- **Action item**
Make an exact copy of all the entries below, with the pictures left out.

[Dataset entries]

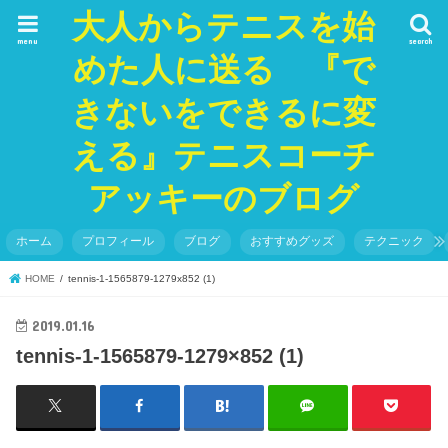
大人からテニスを始
menu
search
めた人に送る 『で
きないをできるに変
える』テニスコーチ
アッキーのブログ
ホーム
プロフィール
ブログ
おすすめグッズ
テクニック
HOME
tennis-1-1565879-1279x852 (1)
2019.01.16
tennis-1-1565879-1279×852 (1)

- **Result**
大人からテニスを始
menu
search
めた人に送る 『で
きないをできるに変
える』テニスコーチ
アッキーのブログ
ホーム
プロフィール
ブログ
おすすめグッズ
テクニック
HOME
tennis-1-1565879-1279x852 (1)
2019.01.16
tennis-1-1565879-1279×852 (1)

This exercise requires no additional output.